Между тем, задолго до Дарвина, даже с античных времён, было распространено убеждение, что простейшие, примитивные организмы возникают самопроизвольно из неживой материи. Как ни странно, такое убеждение уживалось с верой в неизменяемость биологических видов, созданных актом божественного творения. В XIX веке было поставлено немало остроумнейших опытов, в которых живые клетки самозарождались в пробирках и колбах. Потребовался гений Луи Пастера, чтобы доказать, а затем отстоять в острой полемике, что простейшие организмы «зарождаются» только тогда, когда не соблюдены правила чистоты эксперимента. Попросту говоря, экспериментаторы плохо стерилизовали свои пробирки или плохо их изолировали от заносов извне. При правильной постановке опыта живые клетки в стерильной среде не возникают. Клетка только от клетки! Таков закон живой природы, как его сформулировал немецкий последователь Пастера, выдающийся врач и биолог Рудольф Вирхов. Вопрос о том, каким образом и при каких условиях возникла самая первая клетка, остался — и до сих пор остаётся! — открытым.
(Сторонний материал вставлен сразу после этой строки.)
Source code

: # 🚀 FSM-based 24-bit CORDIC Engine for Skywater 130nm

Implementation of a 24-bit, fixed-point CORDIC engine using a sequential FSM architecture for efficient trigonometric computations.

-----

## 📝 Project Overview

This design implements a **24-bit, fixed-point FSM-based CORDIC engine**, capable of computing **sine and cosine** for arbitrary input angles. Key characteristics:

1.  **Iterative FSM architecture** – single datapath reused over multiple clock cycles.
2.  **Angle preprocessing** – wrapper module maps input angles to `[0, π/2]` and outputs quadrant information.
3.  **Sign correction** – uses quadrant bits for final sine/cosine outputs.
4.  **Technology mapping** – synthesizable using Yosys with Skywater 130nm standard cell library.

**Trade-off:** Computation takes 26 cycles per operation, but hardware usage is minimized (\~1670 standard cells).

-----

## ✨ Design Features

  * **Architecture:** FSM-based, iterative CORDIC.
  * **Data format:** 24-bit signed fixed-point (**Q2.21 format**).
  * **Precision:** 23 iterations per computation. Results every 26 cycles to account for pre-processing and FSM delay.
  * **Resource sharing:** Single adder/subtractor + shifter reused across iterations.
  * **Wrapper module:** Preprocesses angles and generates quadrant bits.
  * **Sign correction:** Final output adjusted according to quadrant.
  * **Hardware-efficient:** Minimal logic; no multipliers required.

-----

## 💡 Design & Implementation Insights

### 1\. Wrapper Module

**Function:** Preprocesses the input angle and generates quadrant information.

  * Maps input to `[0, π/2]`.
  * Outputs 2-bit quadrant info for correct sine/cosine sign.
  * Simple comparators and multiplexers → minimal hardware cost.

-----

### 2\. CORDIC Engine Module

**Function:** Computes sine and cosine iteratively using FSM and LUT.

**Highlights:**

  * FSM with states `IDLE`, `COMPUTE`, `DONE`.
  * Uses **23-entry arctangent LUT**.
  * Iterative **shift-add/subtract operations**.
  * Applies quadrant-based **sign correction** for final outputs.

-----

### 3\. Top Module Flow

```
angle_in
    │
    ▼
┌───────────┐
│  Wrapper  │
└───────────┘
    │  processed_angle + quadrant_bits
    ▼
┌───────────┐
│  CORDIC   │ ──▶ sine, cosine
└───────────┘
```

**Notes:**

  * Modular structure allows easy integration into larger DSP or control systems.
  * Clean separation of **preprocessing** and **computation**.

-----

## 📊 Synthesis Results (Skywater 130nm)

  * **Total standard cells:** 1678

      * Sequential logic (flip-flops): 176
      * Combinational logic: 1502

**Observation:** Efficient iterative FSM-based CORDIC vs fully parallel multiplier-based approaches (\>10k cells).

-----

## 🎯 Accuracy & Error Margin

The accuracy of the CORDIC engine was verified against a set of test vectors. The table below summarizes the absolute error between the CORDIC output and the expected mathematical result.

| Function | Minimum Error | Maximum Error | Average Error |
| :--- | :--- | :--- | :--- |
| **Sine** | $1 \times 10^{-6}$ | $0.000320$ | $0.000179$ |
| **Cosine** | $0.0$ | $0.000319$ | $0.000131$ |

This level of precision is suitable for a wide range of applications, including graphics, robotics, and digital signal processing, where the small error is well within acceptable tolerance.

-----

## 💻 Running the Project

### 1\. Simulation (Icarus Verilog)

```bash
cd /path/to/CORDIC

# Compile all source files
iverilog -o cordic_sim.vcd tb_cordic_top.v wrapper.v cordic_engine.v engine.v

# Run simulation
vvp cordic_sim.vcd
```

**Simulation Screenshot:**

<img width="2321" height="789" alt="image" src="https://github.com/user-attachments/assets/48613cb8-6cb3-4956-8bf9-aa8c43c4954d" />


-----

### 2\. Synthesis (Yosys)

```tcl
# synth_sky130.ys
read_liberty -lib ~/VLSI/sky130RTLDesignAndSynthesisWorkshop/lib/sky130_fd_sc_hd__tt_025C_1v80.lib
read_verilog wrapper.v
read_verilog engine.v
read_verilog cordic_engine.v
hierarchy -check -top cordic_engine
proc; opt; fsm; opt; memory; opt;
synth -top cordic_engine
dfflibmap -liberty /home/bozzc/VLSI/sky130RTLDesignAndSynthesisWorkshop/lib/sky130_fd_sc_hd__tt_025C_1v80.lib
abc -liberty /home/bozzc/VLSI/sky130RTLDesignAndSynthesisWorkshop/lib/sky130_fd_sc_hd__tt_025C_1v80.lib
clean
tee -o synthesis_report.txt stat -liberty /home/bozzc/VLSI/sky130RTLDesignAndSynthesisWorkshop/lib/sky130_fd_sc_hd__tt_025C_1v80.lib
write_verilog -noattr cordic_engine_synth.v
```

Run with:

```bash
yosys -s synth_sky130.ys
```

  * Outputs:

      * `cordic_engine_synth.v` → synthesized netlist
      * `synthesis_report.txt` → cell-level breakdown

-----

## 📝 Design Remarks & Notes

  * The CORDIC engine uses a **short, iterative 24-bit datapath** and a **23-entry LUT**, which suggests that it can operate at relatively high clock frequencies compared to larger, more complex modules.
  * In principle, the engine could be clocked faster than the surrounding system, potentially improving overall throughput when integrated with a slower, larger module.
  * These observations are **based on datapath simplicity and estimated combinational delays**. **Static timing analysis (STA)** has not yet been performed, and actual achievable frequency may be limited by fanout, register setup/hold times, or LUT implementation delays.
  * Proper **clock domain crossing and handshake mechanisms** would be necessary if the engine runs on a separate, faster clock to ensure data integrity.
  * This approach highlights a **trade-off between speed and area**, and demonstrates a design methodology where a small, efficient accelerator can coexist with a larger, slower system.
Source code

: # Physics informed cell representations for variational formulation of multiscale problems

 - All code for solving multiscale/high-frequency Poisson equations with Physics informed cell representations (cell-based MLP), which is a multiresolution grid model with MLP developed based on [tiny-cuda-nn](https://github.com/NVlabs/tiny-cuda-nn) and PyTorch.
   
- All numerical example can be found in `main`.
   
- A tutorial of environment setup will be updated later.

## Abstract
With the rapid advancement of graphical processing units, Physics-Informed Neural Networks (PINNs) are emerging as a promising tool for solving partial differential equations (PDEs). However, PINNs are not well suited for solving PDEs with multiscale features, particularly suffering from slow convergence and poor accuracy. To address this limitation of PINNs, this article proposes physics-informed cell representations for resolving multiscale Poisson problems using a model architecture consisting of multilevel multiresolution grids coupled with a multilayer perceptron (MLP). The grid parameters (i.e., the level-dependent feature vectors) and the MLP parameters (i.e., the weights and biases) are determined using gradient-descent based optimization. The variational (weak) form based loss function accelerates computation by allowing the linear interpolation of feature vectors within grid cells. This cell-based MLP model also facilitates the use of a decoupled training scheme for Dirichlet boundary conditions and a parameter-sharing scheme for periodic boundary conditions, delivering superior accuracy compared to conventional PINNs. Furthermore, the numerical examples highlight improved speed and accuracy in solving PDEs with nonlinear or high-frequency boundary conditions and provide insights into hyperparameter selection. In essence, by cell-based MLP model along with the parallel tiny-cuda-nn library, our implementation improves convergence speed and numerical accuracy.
И вот Николай Вавилов, на заседании Британской научной ассоциации, слушает доклад учёного, утверждающего, что он нашёл разгадку возникновения жизни!
«Доклад Мура, — писал Вавилов, — вызвал горячую полемику со стороны физиков, химиков и физиологов <...>. Критика главным образом была направлена на широкие обобщения, не затронув существа доклада, громадное значение которого не отрицалось и оппонентами».
Вот как он мыслил!
Докладчик сообщил важные факты, они интересны и значимы, а его далеко идущие обобщения — это не существенно, не в них существо доклада!
Не потому ли Вавилов так высоко ценил критический ум Уильяма Бэтсона, что сам был полон «неукротимой, ненасытной тоски» по истине, в которой «скрыта»7? И не потому ли, находясь под сильным влиянием бэтсоновской мысли, он сумел сохранить интеллектуальную самостоятельность и далеко не всегда считал скептицизм Бэтсона обоснованным?